Chute de la production mondiale de vin : conséquence du dérèglement climatique, la France en tête

La chute de la production mondiale de vin est une "conséquence directe du dérèglement climatique", selon le président des Vignerons indépendants
          La production mondiale de vin est revenue à son niveau de 1961 en raison des "conditions environnementales extrêmes" qui ont frappé aussi bien l'hémisphère Nord que l'hémisphère Sud. La France s'arroge toutefois la première place, et de loin.

La production viticole à l’échelle mondiale a chuté cette année pour atteindre des niveaux comparables à ceux enregistrés en 1961, principalement en raison des conditions climatiques extrêmes qui ont touché à la fois l’hémisphère Nord et l’hémisphère Sud. Malgré cette baisse significative, la France reste en tête du classement des pays producteurs de vin, avec une avance considérable sur ses concurrents.

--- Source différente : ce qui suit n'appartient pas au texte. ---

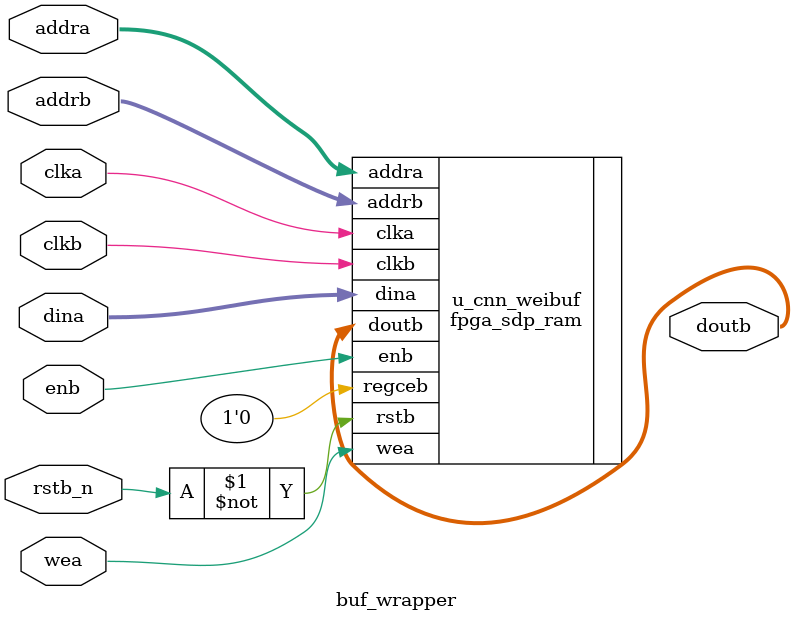
<source format=sv>
module buf_wrapper (
  input   wire           clka,
  input   wire           wea,
  input   wire  [9:0]    addra,
  input   wire  [63:0]   dina,
  `ifdef ASIC
  input   wire           pd,   //Active-high Power Down
  `endif

  input   wire           clkb,
  input   wire           rstb_n,
  input   wire           enb,
  input   wire  [9:0]    addrb,
  output  wire  [63:0]   doutb
);

`ifdef ASIC
// ASIC memory instantiation by Memory compiler
TS6N40LPA1024X64M2S u_2prf_1024x64(
            // write port
            .AA     (addra          ),//Address write bus
            .D      (dina           ),//Date input bus
            .BWEB   ({64{1'b0}}     ),//BW data input bus
            .WEB    (~wea           ),//Active-low Write enable
            .CLKW   (clka           ),//Clock A
            // read port
            .AB     (addrb          ),//Address read bus
            .REB    (~enb           ),//Active-low Read enable
            .CLKR   (clkb           ),//Clock B
            .PD     (pd             ),//Active-high Power Down
            .Q      (doutb          ) //Data output bus
            );
`else
// FPGA block memory
fpga_sdp_ram #(
  .RAM_WIDTH(64),                      // Specify RAM data width
  .RAM_DEPTH(1024),                    // Specify RAM depth (number of entries)
  .RAM_PERFORMANCE("LOW_LATENCY"),      // Select "HIGH_PERFORMANCE" or "LOW_LATENCY" 
  .INIT_FILE("")                        // Specify name/location of RAM initialization file if using one (leave blank if not)
) u_cnn_weibuf(
  .addra(addra),                        // Write address bus, width determined from RAM_DEPTH
  .addrb(addrb),                        // Read address bus, width determined from RAM_DEPTH
  .dina(dina),                          // RAM input data
  .clka(clka),                          // Write clock
  .clkb(clkb),                          // Read clock
  .wea(wea),                            // Write enable
  .enb(enb),                            // Read Enable, for additional power savings, disable when not in use
  .rstb(~rstb_n),                       // Output reset (does not affect memory contents)
  .regceb(1'b0),                        // Output register enable
  .doutb(doutb)                         // RAM output data
);                                         

`endif

endmodule

</source>
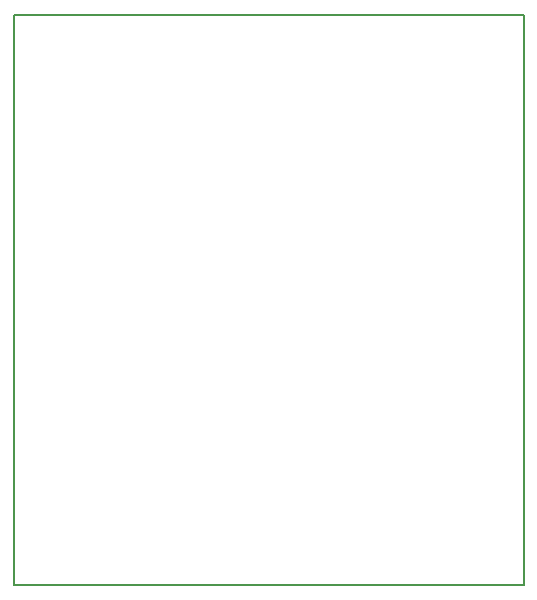
<source format=gm1>
G04 #@! TF.FileFunction,Profile,NP*
%FSLAX46Y46*%
G04 Gerber Fmt 4.6, Leading zero omitted, Abs format (unit mm)*
G04 Created by KiCad (PCBNEW 4.0.7) date 06/10/18 20:05:32*
%MOMM*%
%LPD*%
G01*
G04 APERTURE LIST*
%ADD10C,0.100000*%
%ADD11C,0.150000*%
G04 APERTURE END LIST*
D10*
D11*
X109220000Y-115570000D02*
X109220000Y-116078000D01*
X152400000Y-116078000D02*
X148590000Y-116078000D01*
X152400000Y-115570000D02*
X152400000Y-116078000D01*
X152400000Y-115570000D02*
X152400000Y-67818000D01*
X109220000Y-115570000D02*
X109220000Y-67818000D01*
X113030000Y-116078000D02*
X109220000Y-116078000D01*
X113030000Y-67818000D02*
X109220000Y-67818000D01*
X148590000Y-67818000D02*
X152400000Y-67818000D01*
X113030000Y-67818000D02*
X148590000Y-67818000D01*
X113030000Y-116078000D02*
X148590000Y-116078000D01*
M02*

</source>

La baisse de la production mondiale de vin

Selon Jean-Marie Fabre, président du syndicat des Vignerons indépendants et viticulteur à Fitou, dans l’Aude, la chute de la production mondiale de vin en 2023 est directement liée au dérèglement climatique. En effet, la production a diminué de 10%. Cependant, la France devient le premier producteur de vin au monde, avec 48 millions d’hectolitres, soit une augmentation de 4% par rapport à l’année précédente.

Cependant, selon Jean-Marie Fabre, il existe de grandes disparités entre les différents terroirs. Par exemple, le Roussillon, l’Aude et l’Hérault ont vu leur production diminuer de 30%. Ces pertes sont dues à divers événements climatiques tels que la sécheresse, le gel, la grêle ou les excès d’eau, non seulement dans ces départements mais également dans le monde entier.

À LIRE  Vieilles Charrues 2025 : Sex Pistols, Damso et Alanis Morissette en tête d'affiche

Un plan Marshall pour protéger le vignoble

Le président des Vignerons indépendants réclame un véritable plan Marshall pour accompagner le secteur viticole face au dérèglement climatique et protéger le vignoble. Il estime qu’il est nécessaire d’investir dans des techniques pour faire face aux aléas climatiques, ce qui demande des moyens financiers conséquents.

Pour lui, il ne s’agit pas d’un repli, mais bien d’un investissement pour rendre le vignoble plus durable, performant et pour protéger le secteur à long terme. Il affirme que l’État économisera des dépenses liées aux conséquences des dérèglements climatiques en investissant en amont pour protéger le secteur viticole.